А потом, когда успокоились, мама предложила вместе приготовить пиццу. Это была моя мечта… Я очень хотел приготовить всей семьёй пиццу. Я, мама и папа. Я тогда маме сказал, что хочу всей семьей, не хочу без папы, но та успокоила, сказав, что не в последний раз готовим. Помню, мне это вселило надежду. Мы тогда такую вкусную пиццу приготовили, как мне казалось. Она мне чувствовалась настолько вкусной, что аж искорки плясали перед глазами. Они в тот день постоянно плясали, на самом деле.
Один кусок мы доесть не смогли и когда я встал, чтобы его убрать, маме позвонили. Из больницы. У меня тогда сердце словно замерло, а мамин взгляд стал потерянным и тяжелым. Как обычно. Я тогда решил, что сказка рушится, но продолжал улыбаться.Мы ждали худшего, но на том конце провода раздался радостный голос медсестры. Она сказала, что отец очнулся. Папа! Папа, который лежал три года в коме, может даже больше!
Мама тогда расплакалась от счастья, а я громко смеялся, будто не веря в происходящее. Мы тут же собрались и сели в машину, прихватив с собой тот самый кусочек пиццы. Теперь уже для папы.

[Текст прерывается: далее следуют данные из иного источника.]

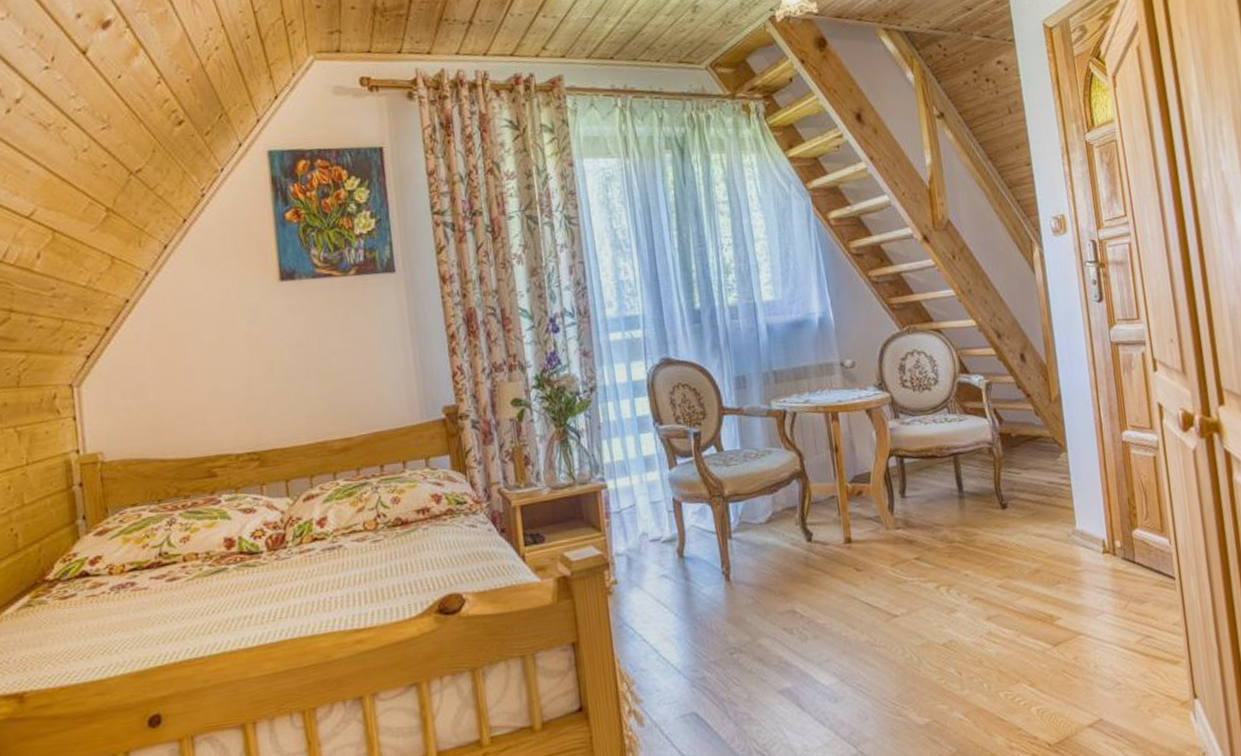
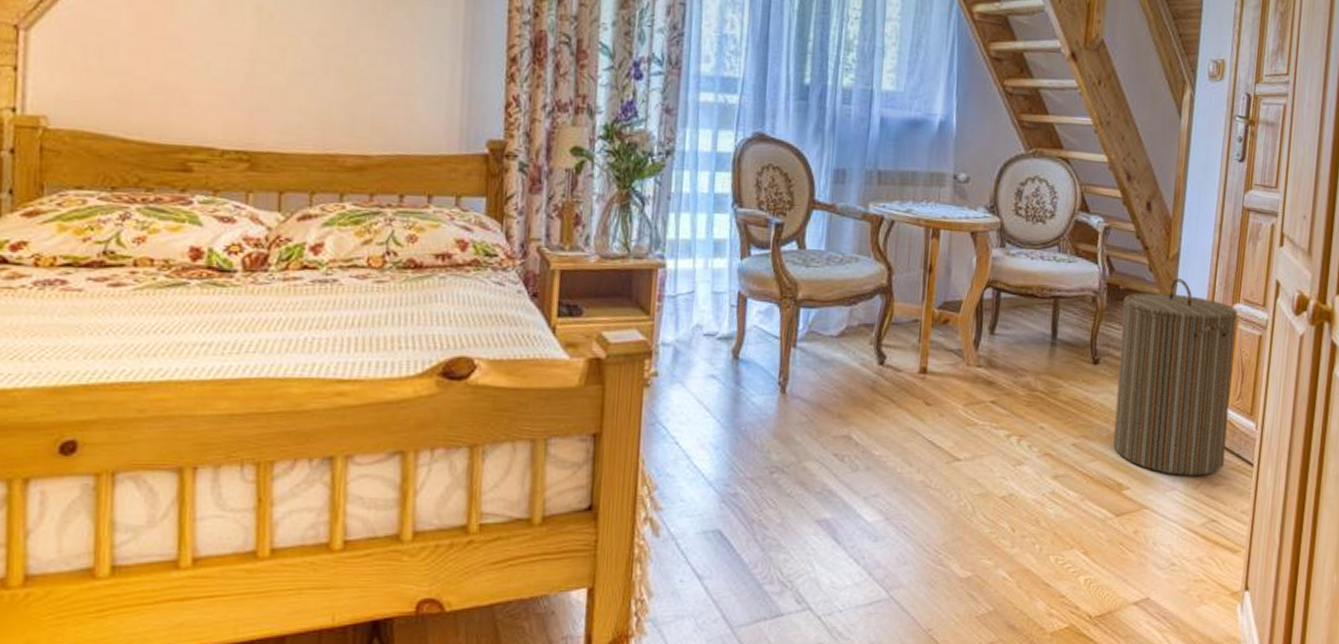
laundry hamper: none [1017,417,1146,600] -> present [1113,278,1238,476]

Ох, как же мы были счастливы тогда! Мы ехали в машине и слушали мои любимые песни, которые обычно я стеснялся попросить мать включить. Но к моему удивлению, мама тогда подпевала тоже, хотя ни разу при мне такого не слушала.
А дальше мы приехали, встретили папу и долго, очень долго обнимались. И плакали. И смеялись. Громко, чтобы весь мир нас слышал. И действительно, все вокруг улыбались с нами, как я потом заметил. Все.
Я был счастлив.
Спустя неделю мы забрали отца. Каждое утро я вставал с улыбкой и шел к родителям в спальню, где мы просто обнимались, смеялись и плакали. Каждое утро. Жизнь, как в Раю была. Да это и был Рай для меня тогда.

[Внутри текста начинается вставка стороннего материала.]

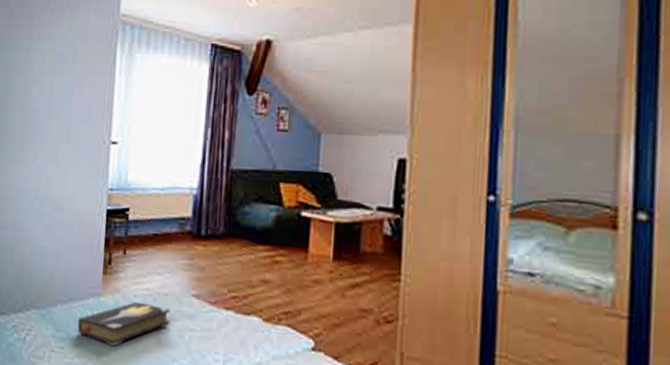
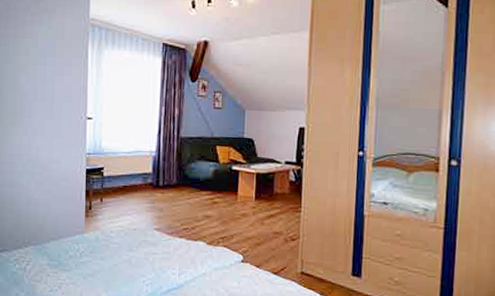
hardback book: present [76,301,171,347] -> none [67,235,139,269]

Еще, когда папа вернулся домой, мы с ним каждый день в прятки играли. Я всегда прятался в одном и том же месте. В ящике с грязным бельем. И папа всегда находил меня.
.
— А потом я очнулся в больнице, под капельницей. В синяках.
— Ч-что?
— Тогда рядом мама сидела, и просто пялила в пол, будто спала. Вполне возможно, что она спала с открытыми глазами…
— Я не понимаю…
— Мама тогда встрепенулась, услышав мой вздох, подскочила, чтобы обнять и разрыдалась. Ее руки сжимали мои бедра, гладили их, будто успокаивали, пока на простынку падали слезы. Она сама себя успокаивала на самом деле. Ее глаза были полны любви и печали. И они были тяжёлыми. Как обычно.
— В-вы? То есть?
— Я тогда спросил, что случилось, почему она плачет? Неужели меня папа не смог найти, ведь я спрятался в том же месте, что и всегда. Мать на меня странно посмотрела, продолжая заливаться слезами. У нее было такое уставшее красное лицо. Такое… Страшно вспоминать, будто в ее жизни отняли все, что только можно. Но так и было на самом деле. Я потом узнал.
— Все, что было до этого, вы придумали?
— Я три дня лежал в отключке в диспансере. Правда из всего того, что я рассказал, лишь в том, что мне дали конфету. Это был какой-то мощный наркотик.
— О Господи…
— Не знаю, зачем этой бабке это понадобилось, но да. В общем, я ничего не понимал, не осознавал, я даже, кажется, продолжал улыбаться. Я снова спросил маму, где отец, почему он не ищет меня. И тогда я заметил в глазах мамы тень осознания. Она поняла, что происходит и спросила, что я помню. И я рассказал. Про бабушку, про время, про конфеты, а затем про то, как радостный пришел домой, как мы смеялись, а вокруг плясали искорки, как сделали самую вкусную в мире пиццу, а потом нам позвонили и сказали, что папа жив. Я рассказал, как мы слушали музыку в машине, а в моих руках лежал кусочек пиццы для отца, как мы спустя время забрали его из белых стен и вернулись домой. Рассказал, как играли в прятки…
— А… А ваша мать?
— Я удивился, когда заметил смешанный взгляд матери. Она смотрела на меня печально и тревожно, но одновременно… с интересом. Ей нравилось, что я говорил, ей хотелось это представлять. В особо счастливые моменты она хмурилась как-то по-злому. Мама потом призналась мне, что испытывала зависть.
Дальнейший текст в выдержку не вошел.